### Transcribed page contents
----------------
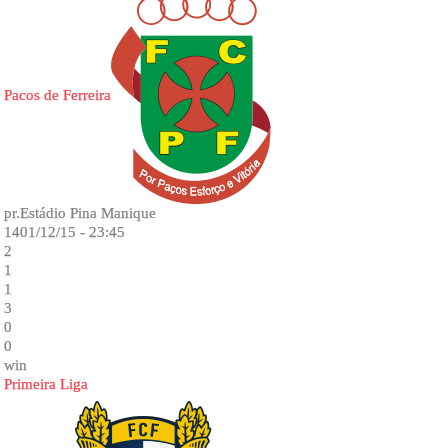
Pacos de Ferreira
pr.Estádio Pina Manique
1401/12/15 - 23:45
2
1
1
3
0
0
win
Primeira Liga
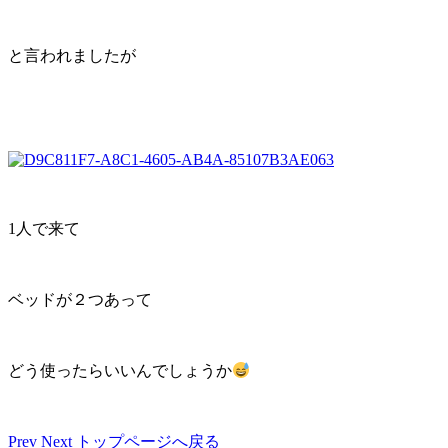
と言われましたが
1人で来て
ベッドが２つあって
どう使ったらいいんでしょうか
Prev
Next
トップページへ戻る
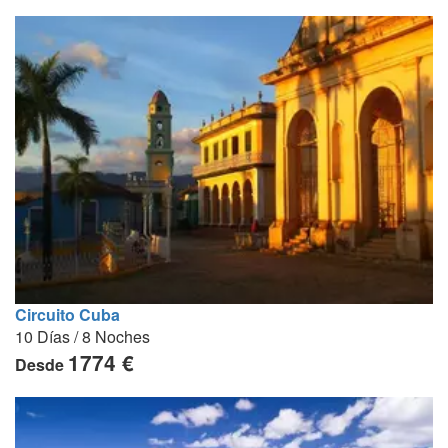
Circuito Cuba
10 Días / 8 Noches
1774 €
Desde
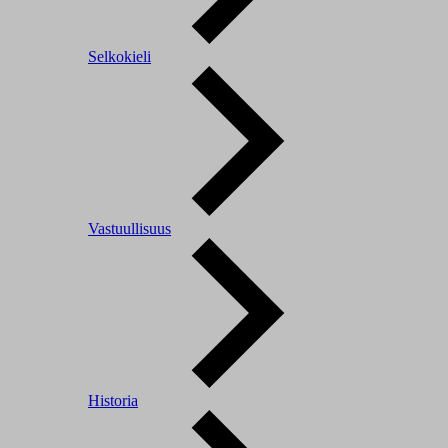
Selkokieli
Vastuullisuus
Historia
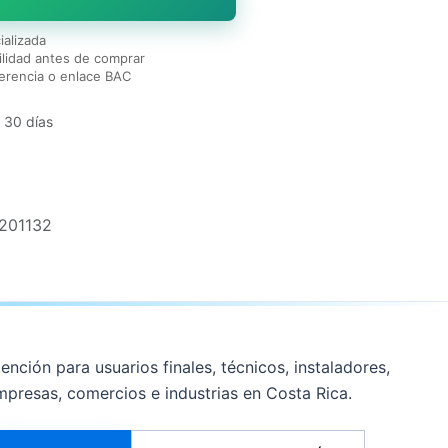
ializada
lidad antes de comprar
erencia o enlace BAC
 30 días
201132
ención para usuarios finales, técnicos, instaladores,
mpresas, comercios e industrias en Costa Rica.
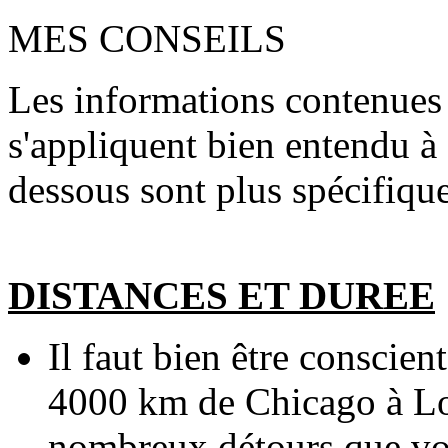
MES CONSEILS
Les informations contenues
s'appliquent bien entendu à c
dessous sont plus spécifique
DISTANCES ET DUREE
Il faut bien être conscient
4000 km de Chicago à Lo
nombreux détours que vou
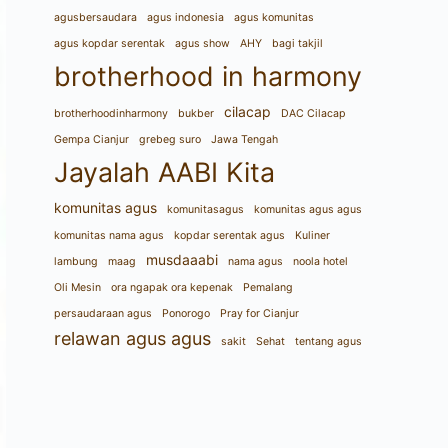
agusbersaudara
agus indonesia
agus komunitas
agus kopdar serentak
agus show
AHY
bagi takjil
brotherhood in harmony
cilacap
brotherhoodinharmony
bukber
DAC Cilacap
Gempa Cianjur
grebeg suro
Jawa Tengah
Jayalah AABI Kita
komunitas agus
komunitasagus
komunitas agus agus
komunitas nama agus
kopdar serentak agus
Kuliner
musdaaabi
lambung
maag
nama agus
noola hotel
Oli Mesin
ora ngapak ora kepenak
Pemalang
persaudaraan agus
Ponorogo
Pray for Cianjur
relawan agus agus
sakit
Sehat
tentang agus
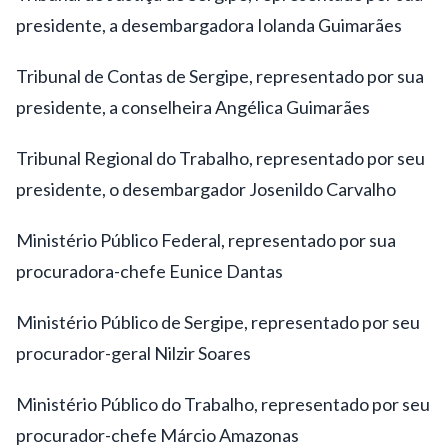
presidente, a desembargadora Iolanda Guimarães
Tribunal de Contas de Sergipe, representado por sua
presidente, a conselheira Angélica Guimarães
Tribunal Regional do Trabalho, representado por seu
presidente, o desembargador Josenildo Carvalho
Ministério Público Federal, representado por sua
procuradora-chefe Eunice Dantas
Ministério Público de Sergipe, representado por seu
procurador-geral Nilzir Soares
Ministério Público do Trabalho, representado por seu
procurador-chefe Márcio Amazonas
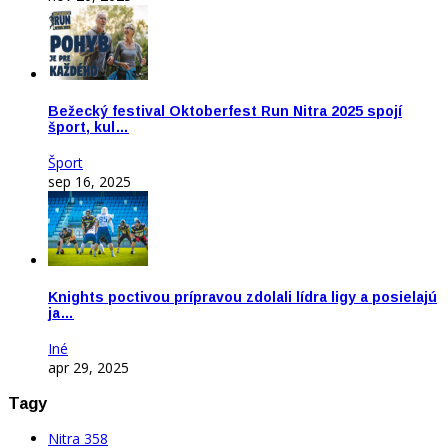
Bežecký festival Oktoberfest Run Nitra 2025 spojí
šport, kul…
Šport
sep 16, 2025
Knights poctivou prípravou zdolali lídra ligy a posielajú
ja…
Iné
apr 29, 2025
Tagy
Nitra
358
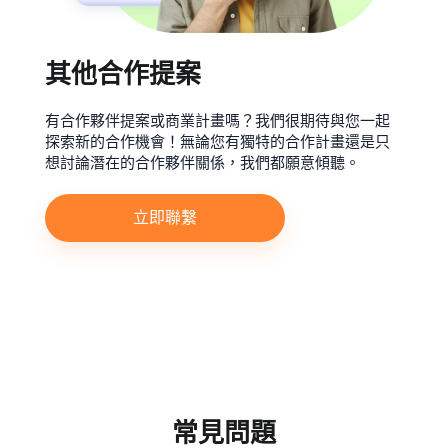
其他合作提案
有合作夥伴提案或商業計畫嗎？我們很期待與您一起
探索新的合作機會！無論您有獨特的合作計畫還是只
想討論潛在的合作夥伴關係，我們都願意傾聽。
立即聯繫
常見問題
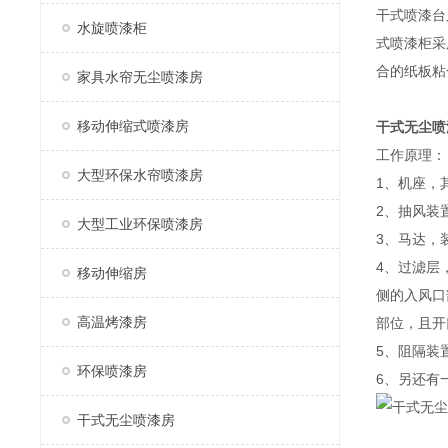
干式喷漆台
水旋喷漆柜
式喷漆柜采
合的纸板粘
家具水帘无尘喷漆房
移动伸缩式喷漆房
干式无尘喷
工作原理：
大型环保水帘喷漆房
1、机座，
2、抽风装
大型工业环保喷漆房
3、马达，
4、过滤层
移动伸缩房
侧的入风口
高温烤漆房
部位，且开
5、阻隔装
环保喷漆房
6、另还有
干式无尘喷漆房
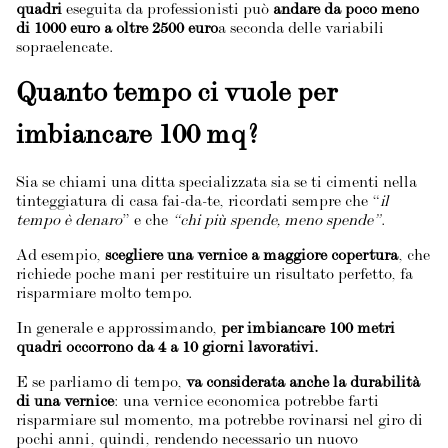
quadri
eseguita da professionisti può
andare da poco meno
di 1000 euro a oltre 2500 euro
a seconda delle variabili
sopraelencate.
Quanto tempo ci vuole per
imbiancare 100 mq?
Sia se chiami una ditta specializzata sia se ti cimenti nella
tinteggiatura di casa fai-da-te, ricordati sempre che “
il
tempo è denaro
” e che
“chi più spende, meno spende”
.
Ad esempio,
scegliere una vernice a maggiore copertura
, che
richiede poche mani per restituire un risultato perfetto, fa
risparmiare molto tempo.
In generale e approssimando,
per imbiancare 100 metri
quadri occorrono da 4 a 10 giorni lavorativi.
E se parliamo di tempo,
va
considerata anche la durabilità
di una vernice
: una vernice economica potrebbe farti
risparmiare sul momento, ma potrebbe rovinarsi nel giro di
pochi anni, quindi, rendendo necessario un nuovo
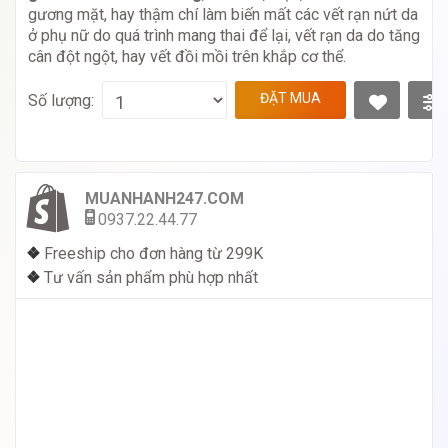
gương mặt, hay thậm chí làm biến mất các vết rạn nứt da
ở phụ nữ do quá trình mang thai để lại, vết rạn da do tăng
cân đột ngột, hay vết đồi mồi trên khắp cơ thể.
ĐẶT MUA
Số lượng:
MUANHANH247.COM
0937.22.44.77
❖
Freeship cho đơn hàng từ 299K
❖
Tư vấn sản phẩm phù hợp nhất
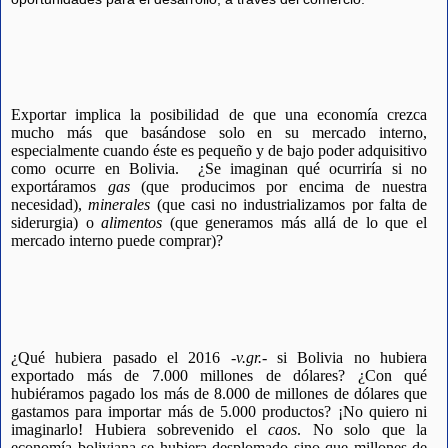
Exportar implica la posibilidad de que una economía crezca
mucho más que basándose solo en su mercado interno,
especialmente cuando éste es pequeño y de bajo poder adquisitivo
como ocurre en Bolivia. ¿Se imaginan qué ocurriría si no
exportáramos
gas
(que producimos por encima de nuestra
necesidad),
minerales
(que casi no industrializamos por falta de
siderurgia) o
alimentos
(que generamos más allá de lo que el
mercado interno puede comprar)?
¿Qué hubiera pasado el 2016 -
v.gr.
- si Bolivia no hubiera
exportado más de 7.000 millones de dólares? ¿Con qué
hubiéramos pagado los más de 8.000 de millones de dólares que
gastamos para importar más de 5.000 productos? ¡No quiero ni
imaginarlo! Hubiera sobrevenido el
caos
. No solo que la
economía boliviana se hubiera desplomado sino que millones de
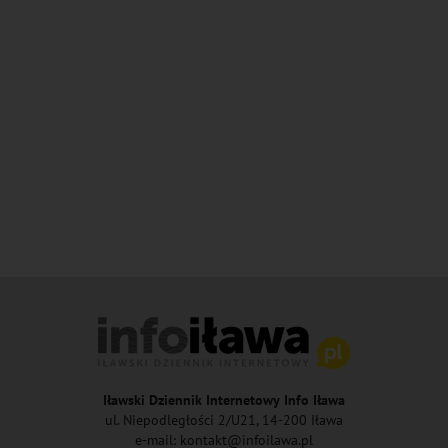
Iławski Dziennik Internetowy Info Iława
ul. Niepodległości 2/U21, 14-200 Iława
e-mail: kontakt@infoilawa.pl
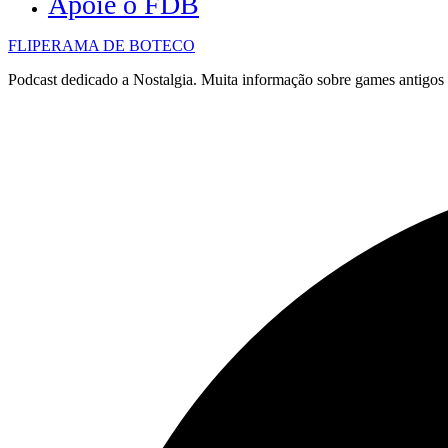
Apoie o FDB
FLIPERAMA DE BOTECO
Podcast dedicado a Nostalgia. Muita informação sobre games antigo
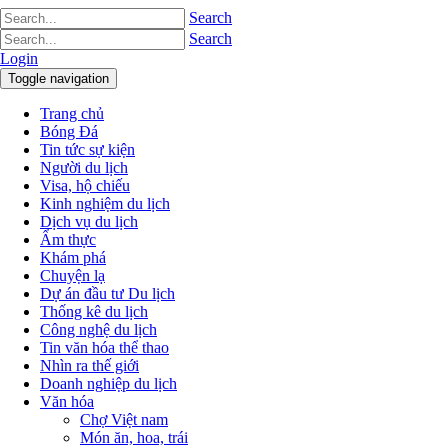
Search
Search
Login
Toggle navigation
Trang chủ
Bóng Đá
Tin tức sự kiện
Người du lịch
Visa, hộ chiếu
Kinh nghiệm du lịch
Dịch vụ du lịch
Ẩm thực
Khám phá
Chuyện lạ
Dự án đầu tư Du lịch
Thống kê du lịch
Công nghệ du lịch
Tin văn hóa thể thao
Nhìn ra thế giới
Doanh nghiệp du lịch
Văn hóa
Chợ Việt nam
Món ăn, hoa, trái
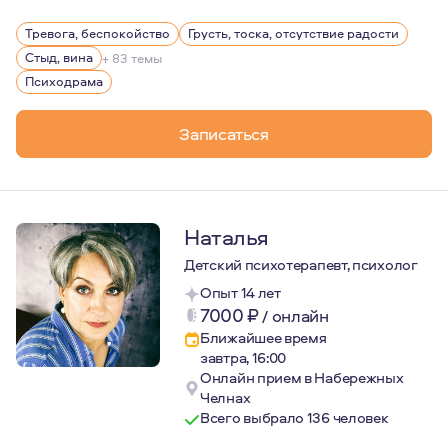
Для меня психотерапия - это про любовь к себе, про ц
Тревога, беспокойство
Грусть, тоска, отсутствие радости
Стыд, вина
+ 83 темы
Психодрама
Записаться
Наталья
Детский психотерапевт, психолог
Опыт 14 лет
7000
₽
/
онлайн
Ближайшее время
завтра, 16:00
Онлайн прием в Набережных
Челнах
Всего выбрало 136 человек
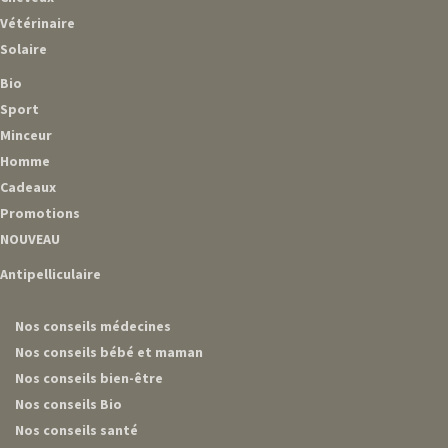
Vétérinaire
Solaire
Bio
Sport
Minceur
Homme
Cadeaux
Promotions
NOUVEAU
Antipelliculaire
Nos conseils médecines
Nos conseils bébé et maman
Nos conseils bien-être
Nos conseils Bio
Nos conseils santé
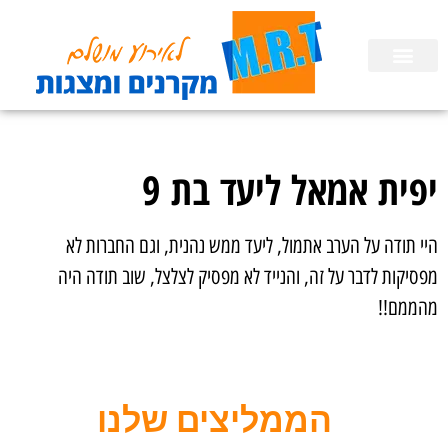
השכרת ציוד
הפעלות לימי הולדת בבית
הכנת מצגות
יפית אמאל ליעד בת 9
היי תודה על הערב אתמול, ליעד ממש נהנית, וגם החברות לא
מפסיקות לדבר על זה, והנייד לא מפסיק לצלצל, שוב תודה היה
מהממם!!
הממליצים שלנו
----------------
### Your assignment
Set down nothing but the lines from the one containing "imaginarlo! Hubiera sobrevenido el" to the final line above, both included, with every picture left out.

### Reply
imaginarlo! Hubiera sobrevenido el
caos
. No solo que la
economía boliviana se hubiera desplomado sino que millones de
Iławski Dziennik Internetowy Info Iława
ul. Niepodległości 2/U21, 14-200 Iława
e-mail: kontakt@infoilawa.pl
Apoie o FDB
FLIPERAMA DE BOTECO
Podcast dedicado a Nostalgia. Muita informação sobre games antigo
Search
Search
Login
Toggle navigation
Trang chủ
Bóng Đá
Tin tức sự kiện
Người du lịch
Visa, hộ chiếu
Kinh nghiệm du lịch
Dịch vụ du lịch
Ẩm thực
Khám phá
Chuyện lạ
Dự án đầu tư Du lịch
Thống kê du lịch
Công nghệ du lịch
Tin văn hóa thể thao
Nhìn ra thế giới
Doanh nghiệp du lịch
Văn hóa
Chợ Việt nam
Món ăn, hoa, trái
Для меня психотерапия - это про любовь к себе, про ц
Тревога, беспокойство
Грусть, тоска, отсутствие радости
Стыд, вина
+ 83 темы
Психодрама
Записаться
Наталья
Детский психотерапевт, психолог
Опыт 14 лет
7000
₽
/
онлайн
Ближайшее время
завтра, 16:00
Онлайн прием в Набережных
Челнах
Всего выбрало 136 человек
Vétérinaire
Solaire
Bio
Sport
Minceur
Homme
Cadeaux
Promotions
NOUVEAU
Antipelliculaire
Nos conseils médecines
Nos conseils bébé et maman
Nos conseils bien-être
Nos conseils Bio
Nos conseils santé
השכרת ציוד
הפעלות לימי הולדת בבית
הכנת מצגות
יפית אמאל ליעד בת 9
היי תודה על הערב אתמול, ליעד ממש נהנית, וגם החברות לא
מפסיקות לדבר על זה, והנייד לא מפסיק לצלצל, שוב תודה היה
מהממם!!
הממליצים שלנו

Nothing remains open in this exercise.